At 10:15 a.m. in Courtroom C, Brooke and Kevin Goodlett and sons, Sean, 12, and Nick, 8, waited patiently as Judge Jeff Rose solicited input from the players in their case, including Child Protective Services, CASA and Helping Hand Home, their foster care agency of more than two years.
“These boys have been through a whole lot,” CASA advocate Ryan Broussard, dressed as a scarecrow in honor of the occasion, told the judge. “Finding this placement has been a miracle.”
The Goodletts first met Sean and Nick about a year and a half ago when they agreed to provide respite care while their foster parents took time off. The boys seemed withdrawn.
The boys’ impression of the Goodletts? “Old people who work a lot,” Sean admits.
In July, the Goodletts asked the boys, who had already attended eight elementary schools and lived in three previous foster homes, to move in permanently.

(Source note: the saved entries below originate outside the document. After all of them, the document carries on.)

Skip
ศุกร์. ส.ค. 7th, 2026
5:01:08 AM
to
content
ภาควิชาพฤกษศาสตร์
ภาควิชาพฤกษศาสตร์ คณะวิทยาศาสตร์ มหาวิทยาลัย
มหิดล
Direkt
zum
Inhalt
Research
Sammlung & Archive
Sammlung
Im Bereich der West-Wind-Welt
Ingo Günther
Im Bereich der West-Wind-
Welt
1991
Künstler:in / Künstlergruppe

Thanks to some long hikes and intense games of backyard soccer, Sean’s and Nick’s idea of the Goodletts started to change — in Sean’s eyes they became “active” and “young.” Soon after, they became only “Mom” and “Dad.”

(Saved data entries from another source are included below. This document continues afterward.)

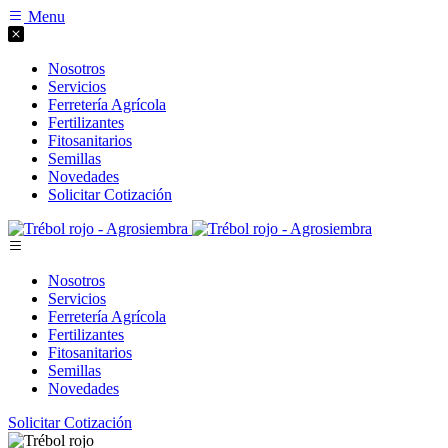
Menu
Nosotros
Servicios
Ferretería Agrícola
Fertilizantes
Fitosanitarios
Semillas
Novedades
Solicitar Cotización
Nosotros
Servicios
Ferretería Agrícola
Fertilizantes
Fitosanitarios
Semillas
Novedades
Solicitar Cotización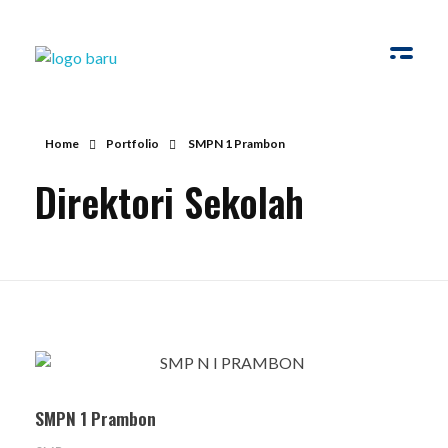
Virtual Sekolah
Platform Virtual Tour Sekolah
Home
Portfolio
SMPN 1 Prambon
Direktori Sekolah
SMPN 1 Prambon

The boys also bonded with two other family members — Scottish terriers Basil and Bonnie.
“They feed them now, and Bonnie will cry if Sean leaves the house,” Brooke Goodlett said. “They love the boys, the boys love them.”
Inside the courtroom filled with stuffed animals — each child took one home — Rose turned his attention to the Goodletts.
”From the testimony given today and from reviewing the record the court finds that the adoption is in the best interest of Sean and Nick,” he said. “Congratulations. You all are going to be a permanent and forever family. I’m really proud to be a part of it.”
The room exploded with applause, an exclamation point at the end of a case that sometimes felt like an endless string of ellipses. Instead of clicking ruby slippers, Sean pounded Rose’s gavel. The Goodletts beamed at their sons, but also offered a reminder of how many potential sons and daughters still need homes.
“This is two boys out of the hundreds in just Travis County,” Brooke Goodlett said. “There’s kids sleeping in offices. There’s a huge, huge need for foster parents.”
Then, the newly minted “forever family” headed back down that same yellow-brick road for home. On this day especially, there was no place like it.